Wie kan het wat schelen?
Het verlangen naar verlichting dreef een oprecht en zeer vastberaden individu er eens toe om enkele jaren in het gezelschap van een spiritueel leraar
door te brengen. Gedurende deze jaren bleek hij een toegewijd leerling, die volkomen gespitst was op het bereiken van spirituele realisatie. Toen de tijd gekomen was om weer te vertrekken en terug te keren naar zijn
geboorteplaats, moest hij zijn guru beloven om elke maand te schrijven en verslag uit te brengen over zijn spirituele vooruitgang.
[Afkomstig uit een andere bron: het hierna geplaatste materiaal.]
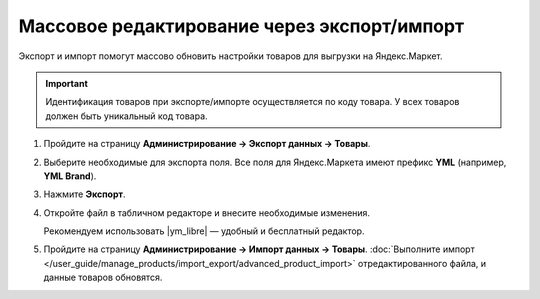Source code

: ********************************************
Массовое редактирование через экспорт/импорт
********************************************

Экспорт и импорт помогут массово обновить настройки товаров для выгрузки на Яндекс.Маркет.

.. important::

    Идентификация товаров при экспорте/импорте осуществляется по коду товара. У всех товаров должен быть уникальный код товара.

#. Пройдите на страницу **Администрирование → Экспорт данных → Товары**.

   .. fancybox:: img/yandex_market_export_11.png
       :alt: Экспорт товаров в CS-Cart.

#. Выберите необходимые для экспорта поля. Все поля для Яндекс.Маркета имеют префикс **YML** (например, **YML Brand**).

   .. fancybox:: img/yandex_market_export_12.png
       :alt: Выбор данных для Яндекс.Маркета, которые нужно экспортировать.

#. Нажмите **Экспорт**.

#. Откройте файл в табличном редакторе и внесите необходимые изменения.

   Рекомендуем использовать |ym_libre| — удобный и бесплатный редактор.

   .. fancybox:: img/yandex_market_export_13.png
       :alt: Редактирование CSV-файла.


   .. |ym_libre| raw:: html

       <!--noindex--><a href="http://ru.libreoffice.org/" target="_blank" rel="nofollow">LibreOffice</a><!--/noindex--> 

#. Пройдите на страницу **Администрирование → Импорт данных → Товары**. :doc:`Выполните импорт </user_guide/manage_products/import_export/advanced_product_import>` отредактированного файла, и данные товаров обновятся.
De leerling beloofde dit en ontving de zegen van zijn guru. Zij namen afscheid en gingen uit
elkaar.
Een maand na zijn vertrek arriveerde de eerste brief van de leerling. "Ik ervaar de Eenheid met het Universum," schreef hij. De meester zei niets, maar verfrommelde de brief en gooide hem in de prullenbak.
Het volgende verslag van de maand daarop was stipt op tijd en dit luidde: "Het Goddelijke dat in alle dingen aanwezig is, werd aan mij onthuld. Ik aanschouw het in een bloem, in een steen, in de lucht, overal." Weer las de meester de brief, verfrommelde het en gooide het zonder een woord in de prullenbak.
Vier maanden kwamen er regelmatig brieven aan. In zijn derde brief verklaarde de leerling: "Het mysterie van de Ene en de Velen werd aan mij onthuld. Ik weet en begrijp nu werkelijk dat er geen verschil is tussen jou en mij of wat dan ook." Wanneer ook deze mededeling gelezen was, eindigde ook die in de prullenbak van de guru.
In de vierde brief schreef de leerling: "Niemand is geboren, leeft of sterft, want er is niemand die bestaat." Ook deze brief werd gelezen zonder commentaar en volgde zijn voorgangers naar het afval.
Na de vierde maand echter kwamen er geen nieuwe brieven meer. Geen brief in de vijfde maand, geen brief in de zesde maand, geen brief in een heel jaar! Naarmate de tijd verstreek en er geen nieuws kwam, werd de meester steeds nieuwsgieriger naar wat er toch gebeurd was met zijn geliefde leerling. Tenslotte schreef hij hem om te informeren naar zijn spirituele vooruitgang en herinnerde de leerling eraan, dat hij beloofd had om hem op de hoogte te houden.
Enige tijd later kreeg de guru een brief overhandigd met een handschrift dat hem bekend voor kwam. Het was van zijn leerling. De guru opende hem en las en lachte hardop met zichtbaar genoegen. De aanwezige leerlingen vroegen zich af wat de oorzaak kon zijn van deze uitbarsting van vrolijkheid. Stralend van vreugde overhandigde de guru hen de brief. Zij zagen dat er slechts zes woorden geschreven stonden. Deze woorden waren:
"Verlichting? Wie kan het wat schelen!"